Disturbante, visionario, inquietante. È un Lynch già straordinariamente maturo quello dietro la macchina da presa del suo esordio cinematografico: Eraserhead. In Eraserhead c’è già tutto condensato il Lynch a venire, le sue visioni, i suoi ambienti, le sue ossessioni; tutto questo fa di Eraserhead un vero e proprio film-manifesto del cinema di Lynch, un sunto straordinario di una poetica (se si può paralare di poetica) che, non ancora sviluppata, è già capace di sondare l’enigma e il mistero del contemporaneo, portando il cinema oltre la narratività e spostandola su un piano diverso dove, d’altra parte, solo il cinema può arrivare. Ma se Eraserhead è un film programmatico, al tempo stesso è un film completo, maturo, capace di cogliere con estrema lucidità le paure e le ossessioni di un’epoca e di una nazione senza mai scadere nel particolarismo storico, e portarle sullo schermo nella loro pardossale, disturbante e visionaria forma.
Dietro alla personale paura per la paternità lynchana si nasconde il terrore per ciò che è avvenire, la precarietà di un futuro che si manifesta sottoforma di orrendi mostri, feti deformi, alieni, vermi striscianti, viscidi, terrificanti prolungamenti di un corpo che è solo sede di insicurezza, instabilità, generatore di orrori (o, che al massimo, sarà buono per produrre gomme da cancellare). È “il demone sotto la pelle” dell’esordio cronenberghiano di qualche anno prima, il claustrofobico attacco impersonale di ciò che è esterno dell’esordio carpenteriano del 1976 (Assault on precint 13) o ancora l’Alien di Ridley Scott del 1979, per tornare di nuovo a Lynch con il terrore per il deforme di Man The Elephant man del 1980 e i viscidi vermoni sotterranei di Dune del 1984. Il diverso, l’esterno, il nascosto, l’impersonale: Eraserhead incarna queste paure e le estremizza, le deforma, le dilata fino a farle esplodere, incorniciandole in un mondo inquietante, meccanico, sporco, abbandonato, ossesivamente simmetrico, geometrico, contrastato.
Ma è anche un mondo silenzioso in cui musichette da grammofono e rumori, suoni del quotidiano rimbobano, fanno eco: la paura e l’ossessione non può essere comunicata, o meglio nessuno può o vuole ascoltarla.
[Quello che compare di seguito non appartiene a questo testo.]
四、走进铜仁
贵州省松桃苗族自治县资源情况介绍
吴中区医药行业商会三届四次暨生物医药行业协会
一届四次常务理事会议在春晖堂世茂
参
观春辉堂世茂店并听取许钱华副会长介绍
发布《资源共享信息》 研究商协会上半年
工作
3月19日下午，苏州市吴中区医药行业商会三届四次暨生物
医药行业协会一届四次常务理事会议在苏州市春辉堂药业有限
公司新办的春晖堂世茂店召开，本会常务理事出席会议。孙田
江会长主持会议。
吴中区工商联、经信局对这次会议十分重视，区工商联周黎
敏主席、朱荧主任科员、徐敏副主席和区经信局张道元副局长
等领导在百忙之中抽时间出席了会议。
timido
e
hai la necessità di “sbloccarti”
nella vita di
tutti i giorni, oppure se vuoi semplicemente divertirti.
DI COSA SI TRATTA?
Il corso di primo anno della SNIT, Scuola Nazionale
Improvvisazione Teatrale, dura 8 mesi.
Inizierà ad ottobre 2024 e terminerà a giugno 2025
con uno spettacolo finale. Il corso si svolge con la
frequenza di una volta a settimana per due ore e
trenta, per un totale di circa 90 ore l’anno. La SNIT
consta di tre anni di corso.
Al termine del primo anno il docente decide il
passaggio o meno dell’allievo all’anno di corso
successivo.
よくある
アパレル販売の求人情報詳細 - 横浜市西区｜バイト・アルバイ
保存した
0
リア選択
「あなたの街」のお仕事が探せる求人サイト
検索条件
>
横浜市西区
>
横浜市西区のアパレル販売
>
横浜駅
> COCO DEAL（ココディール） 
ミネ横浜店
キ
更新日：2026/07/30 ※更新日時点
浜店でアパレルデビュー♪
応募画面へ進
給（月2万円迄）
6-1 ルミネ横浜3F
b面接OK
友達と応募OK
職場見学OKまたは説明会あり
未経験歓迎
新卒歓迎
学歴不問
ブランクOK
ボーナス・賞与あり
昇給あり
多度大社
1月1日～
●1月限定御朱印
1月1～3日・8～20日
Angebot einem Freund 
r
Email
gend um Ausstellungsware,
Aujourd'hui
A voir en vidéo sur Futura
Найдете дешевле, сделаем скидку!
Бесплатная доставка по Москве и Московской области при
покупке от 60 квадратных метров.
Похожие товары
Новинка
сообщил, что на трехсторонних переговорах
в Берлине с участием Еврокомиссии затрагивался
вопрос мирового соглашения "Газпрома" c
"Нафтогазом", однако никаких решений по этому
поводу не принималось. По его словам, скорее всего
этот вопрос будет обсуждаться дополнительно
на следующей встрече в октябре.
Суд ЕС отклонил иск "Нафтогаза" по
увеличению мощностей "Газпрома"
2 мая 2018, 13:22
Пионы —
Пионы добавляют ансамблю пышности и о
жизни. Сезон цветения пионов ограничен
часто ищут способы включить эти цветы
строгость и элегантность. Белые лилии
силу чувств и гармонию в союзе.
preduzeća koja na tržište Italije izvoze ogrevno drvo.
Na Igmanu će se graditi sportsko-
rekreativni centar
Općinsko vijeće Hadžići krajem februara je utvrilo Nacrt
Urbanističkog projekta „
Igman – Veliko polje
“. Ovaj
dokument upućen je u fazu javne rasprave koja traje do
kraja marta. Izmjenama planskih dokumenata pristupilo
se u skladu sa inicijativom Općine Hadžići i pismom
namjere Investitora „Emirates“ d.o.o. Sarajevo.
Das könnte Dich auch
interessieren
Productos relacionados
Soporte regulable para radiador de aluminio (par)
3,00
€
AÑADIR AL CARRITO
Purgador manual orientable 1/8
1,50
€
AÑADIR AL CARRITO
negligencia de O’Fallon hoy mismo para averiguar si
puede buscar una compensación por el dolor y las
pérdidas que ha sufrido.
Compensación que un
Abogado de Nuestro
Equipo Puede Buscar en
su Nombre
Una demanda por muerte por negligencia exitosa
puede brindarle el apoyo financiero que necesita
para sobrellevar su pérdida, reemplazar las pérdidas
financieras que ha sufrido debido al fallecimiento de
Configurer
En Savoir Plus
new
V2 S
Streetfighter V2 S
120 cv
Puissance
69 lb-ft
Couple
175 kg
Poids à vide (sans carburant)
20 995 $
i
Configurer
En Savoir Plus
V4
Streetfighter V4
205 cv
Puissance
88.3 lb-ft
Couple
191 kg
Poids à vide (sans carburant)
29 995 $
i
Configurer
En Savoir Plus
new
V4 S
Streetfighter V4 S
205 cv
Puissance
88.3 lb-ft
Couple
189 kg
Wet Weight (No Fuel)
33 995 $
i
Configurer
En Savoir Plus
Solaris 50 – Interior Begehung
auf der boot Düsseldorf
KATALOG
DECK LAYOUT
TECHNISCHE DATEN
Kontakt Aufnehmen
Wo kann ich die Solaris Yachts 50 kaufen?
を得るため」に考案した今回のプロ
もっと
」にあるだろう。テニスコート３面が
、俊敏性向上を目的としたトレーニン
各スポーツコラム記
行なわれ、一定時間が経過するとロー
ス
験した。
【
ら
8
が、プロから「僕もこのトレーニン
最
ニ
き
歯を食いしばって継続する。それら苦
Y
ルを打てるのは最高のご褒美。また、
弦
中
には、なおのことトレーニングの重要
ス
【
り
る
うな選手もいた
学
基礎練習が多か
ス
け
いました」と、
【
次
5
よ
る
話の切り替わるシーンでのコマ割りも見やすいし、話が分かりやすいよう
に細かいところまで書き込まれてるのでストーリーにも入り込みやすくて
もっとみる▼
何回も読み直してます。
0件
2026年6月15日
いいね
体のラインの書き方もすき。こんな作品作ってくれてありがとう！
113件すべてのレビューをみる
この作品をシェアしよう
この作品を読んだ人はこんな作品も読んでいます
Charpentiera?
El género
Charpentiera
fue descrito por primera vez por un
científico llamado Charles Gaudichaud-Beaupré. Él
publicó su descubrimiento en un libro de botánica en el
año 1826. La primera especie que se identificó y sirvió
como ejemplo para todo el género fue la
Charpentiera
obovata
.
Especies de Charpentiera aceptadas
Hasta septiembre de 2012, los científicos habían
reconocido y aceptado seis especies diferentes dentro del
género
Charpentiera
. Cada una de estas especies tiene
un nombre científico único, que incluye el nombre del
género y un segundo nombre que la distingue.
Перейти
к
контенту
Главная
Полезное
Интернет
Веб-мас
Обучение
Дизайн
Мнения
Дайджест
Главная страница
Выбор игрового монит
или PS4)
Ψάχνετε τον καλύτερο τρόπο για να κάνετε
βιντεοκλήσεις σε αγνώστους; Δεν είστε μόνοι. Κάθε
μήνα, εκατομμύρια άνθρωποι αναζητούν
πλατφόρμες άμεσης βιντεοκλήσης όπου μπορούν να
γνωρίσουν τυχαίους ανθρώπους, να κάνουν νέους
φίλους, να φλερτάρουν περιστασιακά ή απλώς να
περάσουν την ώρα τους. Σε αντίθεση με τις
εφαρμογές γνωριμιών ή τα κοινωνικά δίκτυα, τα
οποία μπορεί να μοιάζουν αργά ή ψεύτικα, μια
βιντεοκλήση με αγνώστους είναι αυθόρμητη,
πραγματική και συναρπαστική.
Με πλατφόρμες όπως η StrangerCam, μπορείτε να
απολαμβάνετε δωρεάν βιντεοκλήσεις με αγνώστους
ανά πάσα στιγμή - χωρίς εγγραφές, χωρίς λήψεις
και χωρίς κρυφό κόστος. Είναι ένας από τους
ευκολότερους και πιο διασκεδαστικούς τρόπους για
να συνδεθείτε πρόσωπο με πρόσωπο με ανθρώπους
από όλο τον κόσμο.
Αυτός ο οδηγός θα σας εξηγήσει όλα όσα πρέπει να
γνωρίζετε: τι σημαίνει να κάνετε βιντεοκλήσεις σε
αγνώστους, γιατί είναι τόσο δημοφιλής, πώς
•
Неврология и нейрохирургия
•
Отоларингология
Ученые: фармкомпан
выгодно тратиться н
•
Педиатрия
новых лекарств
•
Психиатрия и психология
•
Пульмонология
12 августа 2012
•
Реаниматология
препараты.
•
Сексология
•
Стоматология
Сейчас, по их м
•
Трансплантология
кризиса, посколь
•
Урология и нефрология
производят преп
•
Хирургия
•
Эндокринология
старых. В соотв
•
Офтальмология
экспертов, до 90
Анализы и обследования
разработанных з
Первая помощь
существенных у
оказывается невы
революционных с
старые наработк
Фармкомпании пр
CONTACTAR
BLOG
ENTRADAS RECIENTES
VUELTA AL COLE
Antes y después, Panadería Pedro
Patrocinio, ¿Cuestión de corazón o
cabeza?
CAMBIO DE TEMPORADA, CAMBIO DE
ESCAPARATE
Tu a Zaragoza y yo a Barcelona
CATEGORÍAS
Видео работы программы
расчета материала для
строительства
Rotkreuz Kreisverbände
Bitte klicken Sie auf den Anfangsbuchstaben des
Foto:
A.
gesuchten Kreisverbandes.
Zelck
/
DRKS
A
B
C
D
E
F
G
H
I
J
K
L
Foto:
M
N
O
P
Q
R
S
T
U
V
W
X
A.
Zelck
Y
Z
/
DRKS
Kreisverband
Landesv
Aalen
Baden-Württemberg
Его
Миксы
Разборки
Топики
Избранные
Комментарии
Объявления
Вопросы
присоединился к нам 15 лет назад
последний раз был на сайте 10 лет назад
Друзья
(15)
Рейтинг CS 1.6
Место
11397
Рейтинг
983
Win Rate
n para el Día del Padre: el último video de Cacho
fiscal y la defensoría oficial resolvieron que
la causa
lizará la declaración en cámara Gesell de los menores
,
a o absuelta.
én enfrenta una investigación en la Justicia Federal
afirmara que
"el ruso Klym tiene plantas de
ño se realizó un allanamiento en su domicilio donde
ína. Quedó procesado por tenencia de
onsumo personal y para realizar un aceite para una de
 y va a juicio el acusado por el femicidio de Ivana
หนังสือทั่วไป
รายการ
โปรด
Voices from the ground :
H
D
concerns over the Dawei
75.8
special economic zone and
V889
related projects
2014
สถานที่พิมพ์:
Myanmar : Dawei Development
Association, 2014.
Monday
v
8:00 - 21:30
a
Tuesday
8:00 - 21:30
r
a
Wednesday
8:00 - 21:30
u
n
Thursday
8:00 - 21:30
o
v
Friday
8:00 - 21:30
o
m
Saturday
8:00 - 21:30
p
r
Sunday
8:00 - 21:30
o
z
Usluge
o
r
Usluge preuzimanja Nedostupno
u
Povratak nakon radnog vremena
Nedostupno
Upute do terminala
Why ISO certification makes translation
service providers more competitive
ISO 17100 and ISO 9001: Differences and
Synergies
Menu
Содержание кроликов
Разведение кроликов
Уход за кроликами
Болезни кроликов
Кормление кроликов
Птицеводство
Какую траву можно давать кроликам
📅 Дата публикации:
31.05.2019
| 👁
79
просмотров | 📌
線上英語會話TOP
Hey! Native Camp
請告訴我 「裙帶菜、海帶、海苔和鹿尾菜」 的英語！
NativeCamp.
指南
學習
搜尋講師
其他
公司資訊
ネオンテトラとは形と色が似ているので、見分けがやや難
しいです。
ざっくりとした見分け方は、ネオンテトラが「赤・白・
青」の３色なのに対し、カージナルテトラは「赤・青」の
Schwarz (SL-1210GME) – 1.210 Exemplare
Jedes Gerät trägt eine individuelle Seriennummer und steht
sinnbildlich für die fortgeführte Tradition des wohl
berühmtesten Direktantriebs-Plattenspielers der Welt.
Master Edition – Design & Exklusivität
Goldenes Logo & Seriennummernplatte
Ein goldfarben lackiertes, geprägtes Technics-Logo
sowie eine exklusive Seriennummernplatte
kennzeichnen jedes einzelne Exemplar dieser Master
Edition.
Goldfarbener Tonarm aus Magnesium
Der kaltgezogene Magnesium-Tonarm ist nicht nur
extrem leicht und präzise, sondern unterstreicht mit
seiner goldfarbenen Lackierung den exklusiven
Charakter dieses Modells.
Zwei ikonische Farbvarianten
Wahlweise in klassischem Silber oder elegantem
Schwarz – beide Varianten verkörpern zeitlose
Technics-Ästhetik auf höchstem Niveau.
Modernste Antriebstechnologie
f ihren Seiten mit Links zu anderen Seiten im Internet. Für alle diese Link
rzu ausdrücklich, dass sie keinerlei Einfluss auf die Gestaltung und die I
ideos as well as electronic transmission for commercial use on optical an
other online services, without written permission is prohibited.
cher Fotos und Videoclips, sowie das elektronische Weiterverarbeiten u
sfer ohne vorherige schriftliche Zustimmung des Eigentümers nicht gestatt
Il mostro fa capolino dentro di noi, non-esseri fatti di corpi ridotti a involucri, dei fragili gusci d’uova, il cui destino è manovrato da leve meccaniche situate in un non-luogo, mavovrate da non-individui. Non resta allora che lasciarsi trasportare dalla tetra musichetta da grammofono e ballare con i nostri mostri, abbracciarli e convivere con loro la fragile e insicura esistenza della strana creatura chiamata uomo: non c’è speranza in Lynch ma solo rassegnazione al mistero, un quieto vivere di facciata, con la consapevolezza che il sonno della ragione (o il contrario?) genera sempre mostri. E noi siamo esseri in perenne dormiveglia.